Work instruction - Your job is to copy every record exactly.

Exercise materials -

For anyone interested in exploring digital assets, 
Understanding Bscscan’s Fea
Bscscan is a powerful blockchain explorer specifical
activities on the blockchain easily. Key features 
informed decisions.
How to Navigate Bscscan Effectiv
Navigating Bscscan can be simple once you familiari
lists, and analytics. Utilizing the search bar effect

Completed task -
For anyone interested in exploring digital assets, 
Understanding Bscscan’s Fea
Bscscan is a powerful blockchain explorer specifical
activities on the blockchain easily. Key features 
informed decisions.
How to Navigate Bscscan Effectiv
Navigating Bscscan can be simple once you familiari
lists, and analytics. Utilizing the search bar effect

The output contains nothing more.